6 replies on “An Arizona Voucher Q&A”

  1. I didn’t realize until watching the state Senate hearing Wednesday that ESA involves special needs students — many of them on the autism spectrum — who require special education classes. Many public schools do an inadequate job of providing these, although they could no doubt do better if they had more money. But let’s be more specific about who benefits from these vouchers.

  2. Bring on the vouchers to save public schools.

    Here is an excellent article about the possibility of public school facilities renting usable space to charters to bolster their own budgets.

    https://www.crpe.org/research/district-charter-collaboration

    This would relieve the ,market pressures created by ever expanding charters and keeping the smaller private schools for m operating small scale special needs facilities.

  3. Good comments especially the one about selling closed public schools to charters. Charters do not have the strict supervision that the state imposes on public education. How about all of you coming to school district board meetings each month and learning about the issues being dealt with in public education. None of us are too old to learn.

  4. “Private school enrollment has fallen as a percentage of the total student population.”

    Of course it has.

    Charter schools aren’t just school choice for students in district schools, they are also school choice for parents paying $10,000 per year in private schools.

    We have an intense competition taking place in Arizona and as a result our schools are improving by a percentage point or two a year.

    I just presented a graph comparing Chandler internal data which they have tracked for 20 years measuring the percentage of parents rating their child’s school excellent or an “A” grade.

    Phi Delta Kappa data shows that the nation dropped from an all-time high of 36% to a 48 year low of 24% in 2017. (August Poll)

    Chandler peaked at 75%, up from 38% in 1998.

    What are you going to do David, how will you ever repent when it turns out that you can organize a school where students at the tenth percentile can be motivated to read 40 minutes a day instead of their current 2 minutes a day?
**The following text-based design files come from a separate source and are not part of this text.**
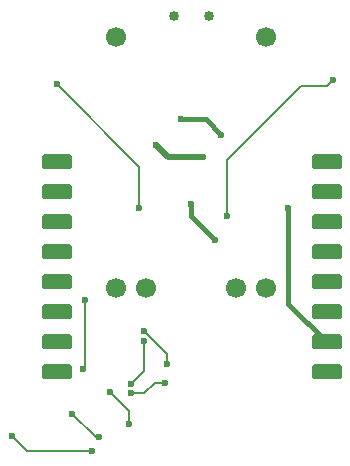
<source format=gbl>
G04 #@! TF.GenerationSoftware,KiCad,Pcbnew,9.0.2*
G04 #@! TF.CreationDate,2025-06-27T14:18:33-07:00*
G04 #@! TF.ProjectId,slime_tracker,736c696d-655f-4747-9261-636b65722e6b,rev?*
G04 #@! TF.SameCoordinates,Original*
G04 #@! TF.FileFunction,Copper,L2,Bot*
G04 #@! TF.FilePolarity,Positive*
%FSLAX46Y46*%
G04 Gerber Fmt 4.6, Leading zero omitted, Abs format (unit mm)*
G04 Created by KiCad (PCBNEW 9.0.2) date 2025-06-27 14:18:33*
%MOMM*%
%LPD*%
G01*
G04 APERTURE LIST*
G04 Aperture macros list*
%AMRoundRect*
0 Rectangle with rounded corners*
0 $1 Rounding radius*
0 $2 $3 $4 $5 $6 $7 $8 $9 X,Y pos of 4 corners*
0 Add a 4 corners polygon primitive as box body*
4,1,4,$2,$3,$4,$5,$6,$7,$8,$9,$2,$3,0*
0 Add four circle primitives for the rounded corners*
1,1,$1+$1,$2,$3*
1,1,$1+$1,$4,$5*
1,1,$1+$1,$6,$7*
1,1,$1+$1,$8,$9*
0 Add four rect primitives between the rounded corners*
20,1,$1+$1,$2,$3,$4,$5,0*
20,1,$1+$1,$4,$5,$6,$7,0*
20,1,$1+$1,$6,$7,$8,$9,0*
20,1,$1+$1,$8,$9,$2,$3,0*%
G04 Aperture macros list end*
G04 #@! TA.AperFunction,ComponentPad*
%ADD10RoundRect,0.190500X-1.079500X-0.444500X1.079500X-0.444500X1.079500X0.444500X-1.079500X0.444500X0*%
G04 #@! TD*
G04 #@! TA.AperFunction,ComponentPad*
%ADD11C,1.700000*%
G04 #@! TD*
G04 #@! TA.AperFunction,ComponentPad*
%ADD12C,0.850000*%
G04 #@! TD*
G04 #@! TA.AperFunction,ViaPad*
%ADD13C,0.600000*%
G04 #@! TD*
G04 #@! TA.AperFunction,Conductor*
%ADD14C,0.200000*%
G04 #@! TD*
G04 #@! TA.AperFunction,Conductor*
%ADD15C,0.400000*%
G04 #@! TD*
G04 #@! TA.AperFunction,Conductor*
%ADD16C,0.500000*%
G04 #@! TD*
G04 APERTURE END LIST*
D10*
X128610000Y-84440000D03*
X128610000Y-86980000D03*
X128610000Y-89520000D03*
X128610000Y-92060000D03*
X128610000Y-94600000D03*
X128610000Y-97140000D03*
X128610000Y-99680000D03*
X128610000Y-102220000D03*
X151470000Y-84440000D03*
X151470000Y-86980000D03*
X151470000Y-89520000D03*
X151470000Y-92060000D03*
X151470000Y-94600000D03*
X151470000Y-97140000D03*
X151470000Y-99680000D03*
X151470000Y-102220000D03*
D11*
X146350000Y-73840000D03*
X133650000Y-73840000D03*
X146350000Y-95110000D03*
X143810000Y-95110000D03*
X136190000Y-95110000D03*
X133650000Y-95110000D03*
D12*
X141500000Y-72000000D03*
X138500000Y-72000000D03*
D13*
X136000000Y-98750000D03*
X143000000Y-89000000D03*
X152000000Y-77500000D03*
X137900000Y-101500000D03*
X135600000Y-88300000D03*
X128600000Y-77800000D03*
X134900000Y-103200000D03*
X136000000Y-99600000D03*
X131600000Y-108900000D03*
X130800000Y-101900000D03*
X133100000Y-103900000D03*
X131000000Y-96100000D03*
X140000000Y-88000000D03*
X142500000Y-82100000D03*
X137000000Y-83000000D03*
X141000000Y-84000000D03*
X142000000Y-91000000D03*
X148200000Y-88300000D03*
X124800000Y-107600000D03*
X134700000Y-106600000D03*
X134900000Y-104000000D03*
X139100000Y-80800000D03*
X137800000Y-103100000D03*
X129900000Y-105700000D03*
X132200000Y-107700000D03*
D14*
X143000000Y-84250000D02*
X143000000Y-89000000D01*
X137900000Y-101500000D02*
X137900000Y-100650000D01*
X151500000Y-78000000D02*
X149250000Y-78000000D01*
X137900000Y-100650000D02*
X136000000Y-98750000D01*
X149250000Y-78000000D02*
X143000000Y-84250000D01*
X152000000Y-77500000D02*
X151500000Y-78000000D01*
X135600000Y-84800000D02*
X128600000Y-77800000D01*
X135600000Y-88300000D02*
X135600000Y-84800000D01*
X136900000Y-103100000D02*
X136000000Y-104000000D01*
X134900000Y-103200000D02*
X136000000Y-102100000D01*
D15*
X140000000Y-89000000D02*
X140000000Y-88000000D01*
D16*
X138000000Y-84000000D02*
X137000000Y-83000000D01*
D14*
X131000000Y-101700000D02*
X131000000Y-96100000D01*
X131600000Y-108900000D02*
X126100000Y-108900000D01*
X130800000Y-101900000D02*
X131000000Y-101700000D01*
D15*
X142000000Y-91000000D02*
X140000000Y-89000000D01*
D14*
X126100000Y-108900000D02*
X124800000Y-107600000D01*
X133100000Y-103900000D02*
X134700000Y-105500000D01*
X137800000Y-103100000D02*
X136900000Y-103100000D01*
X136000000Y-104000000D02*
X134900000Y-104000000D01*
X129900000Y-105700000D02*
X131900000Y-107700000D01*
D15*
X148200000Y-96410000D02*
X148200000Y-88300000D01*
D14*
X134700000Y-105500000D02*
X134700000Y-106600000D01*
D15*
X142500000Y-82100000D02*
X141200000Y-80800000D01*
D16*
X141000000Y-84000000D02*
X138000000Y-84000000D01*
D14*
X131900000Y-107700000D02*
X132200000Y-107700000D01*
X136000000Y-102100000D02*
X136000000Y-99600000D01*
D15*
X141200000Y-80800000D02*
X139100000Y-80800000D01*
X151470000Y-99680000D02*
X148200000Y-96410000D01*
M02*

</source>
    When it turns out that 80% of all students can become fluent at fractions instead of the current 20%?

    When it turns out that this haywagon of and education system can be reorganized into something that works for children of color and children of poverty?

    When it turns out that a school choice environment was necessary for this evolution to take place?

  5. In response to Mary Anderson’s comment about special education.

    One indicator about the status of special ed students in Arizona is the nuclear bomb lawsuits that their parents file against schools. In other states, there are as many as 180 of these lawsuits in place.

    In Arizona? 2

    Evidently, parents of special education students have a much higher opinion of their children’s school in Arizona.